** Opening Records supplied block **

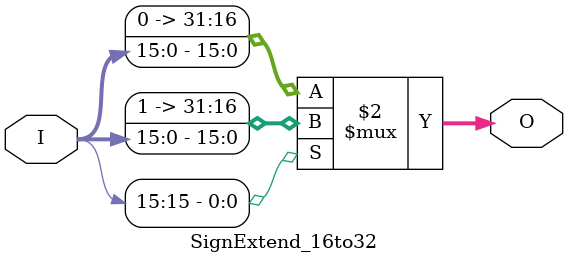
<source format=v>
module SignExtend_16to32 (
    output [31:0] O,
    input  [15:0] I
);

assign O = (I[15] == 1) ? {16'b1111111111111111, I[15:0]}:
                          {16'b0000000000000000, I[15:0]};
    
endmodule
</source>
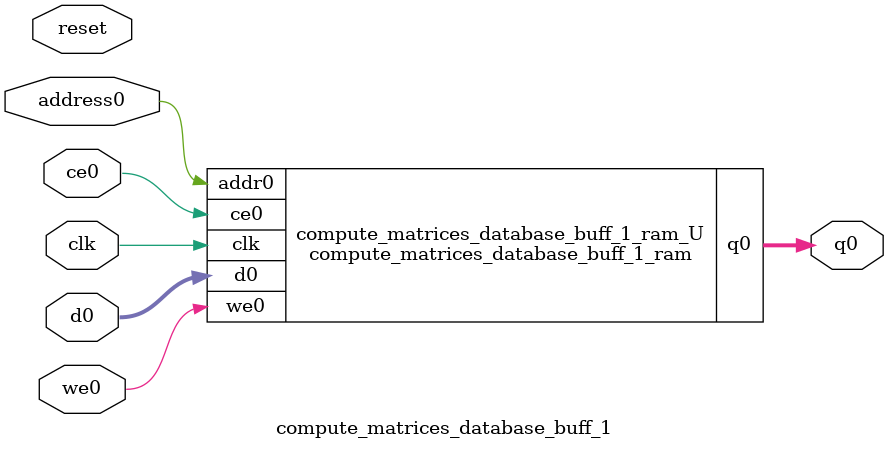
<source format=v>
`timescale 1 ns / 1 ps
module compute_matrices_database_buff_1_ram (addr0, ce0, d0, we0, q0,  clk);

parameter DWIDTH = 8;
parameter AWIDTH = 1;
parameter MEM_SIZE = 2;

input[AWIDTH-1:0] addr0;
input ce0;
input[DWIDTH-1:0] d0;
input we0;
output reg[DWIDTH-1:0] q0;
input clk;

(* ram_style = "block" *)reg [DWIDTH-1:0] ram0[0:MEM_SIZE-1];



always @(posedge clk)  
begin 
    if (ce0) begin
        if (we0) 
            ram0[addr0] <= d0; 
        q0 <= ram0[addr0];
    end
end


endmodule

`timescale 1 ns / 1 ps
module compute_matrices_database_buff_1(
    reset,
    clk,
    address0,
    ce0,
    we0,
    d0,
    q0);

parameter DataWidth = 32'd8;
parameter AddressRange = 32'd2;
parameter AddressWidth = 32'd1;
input reset;
input clk;
input[AddressWidth - 1:0] address0;
input ce0;
input we0;
input[DataWidth - 1:0] d0;
output[DataWidth - 1:0] q0;



compute_matrices_database_buff_1_ram compute_matrices_database_buff_1_ram_U(
    .clk( clk ),
    .addr0( address0 ),
    .ce0( ce0 ),
    .we0( we0 ),
    .d0( d0 ),
    .q0( q0 ));

endmodule


</source>
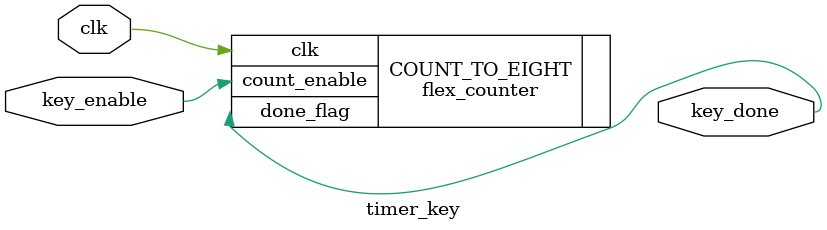
<source format=sv>


module timer_key
(
  input wire clk,
  input wire key_enable,
  output reg key_done
);


flex_counter #(.NUM_CNT_BITS(4),.NUM_TO_COUNT(8)) COUNT_TO_EIGHT
(
  .clk(clk), 
  .count_enable(key_enable), 
  .done_flag(key_done)
);



endmodule

</source>
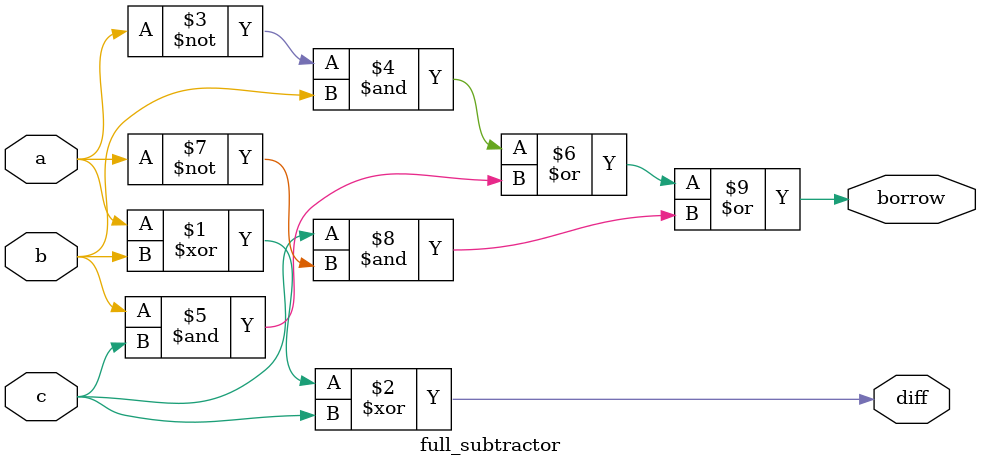
<source format=v>


module full_subtractor(
input wire a,b,c,
output wire diff,borrow

);


assign diff =  a^b^c;
assign borrow = ~a&b | b&c | c&~a;

endmodule


</source>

** Closing Records supplied block **

● Task details: The response must consist of the entries above exactly as they stand, minus any pictures.

● Result of this exercise:
<source format=v>
module SignExtend_16to32 (
    output [31:0] O,
    input  [15:0] I
);

assign O = (I[15] == 1) ? {16'b1111111111111111, I[15:0]}:
                          {16'b0000000000000000, I[15:0]};
    
endmodule
</source>
<source format=v>
`timescale 1 ns / 1 ps
module compute_matrices_database_buff_1_ram (addr0, ce0, d0, we0, q0,  clk);

parameter DWIDTH = 8;
parameter AWIDTH = 1;
parameter MEM_SIZE = 2;

input[AWIDTH-1:0] addr0;
input ce0;
input[DWIDTH-1:0] d0;
input we0;
output reg[DWIDTH-1:0] q0;
input clk;

(* ram_style = "block" *)reg [DWIDTH-1:0] ram0[0:MEM_SIZE-1];



always @(posedge clk)  
begin 
    if (ce0) begin
        if (we0) 
            ram0[addr0] <= d0; 
        q0 <= ram0[addr0];
    end
end


endmodule

`timescale 1 ns / 1 ps
module compute_matrices_database_buff_1(
    reset,
    clk,
    address0,
    ce0,
    we0,
    d0,
    q0);

parameter DataWidth = 32'd8;
parameter AddressRange = 32'd2;
parameter AddressWidth = 32'd1;
input reset;
input clk;
input[AddressWidth - 1:0] address0;
input ce0;
input we0;
input[DataWidth - 1:0] d0;
output[DataWidth - 1:0] q0;



compute_matrices_database_buff_1_ram compute_matrices_database_buff_1_ram_U(
    .clk( clk ),
    .addr0( address0 ),
    .ce0( ce0 ),
    .we0( we0 ),
    .d0( d0 ),
    .q0( q0 ));

endmodule


</source>
<source format=sv>


module timer_key
(
  input wire clk,
  input wire key_enable,
  output reg key_done
);


flex_counter #(.NUM_CNT_BITS(4),.NUM_TO_COUNT(8)) COUNT_TO_EIGHT
(
  .clk(clk), 
  .count_enable(key_enable), 
  .done_flag(key_done)
);



endmodule

</source>
<source format=v>


module full_subtractor(
input wire a,b,c,
output wire diff,borrow

);


assign diff =  a^b^c;
assign borrow = ~a&b | b&c | c&~a;

endmodule


</source>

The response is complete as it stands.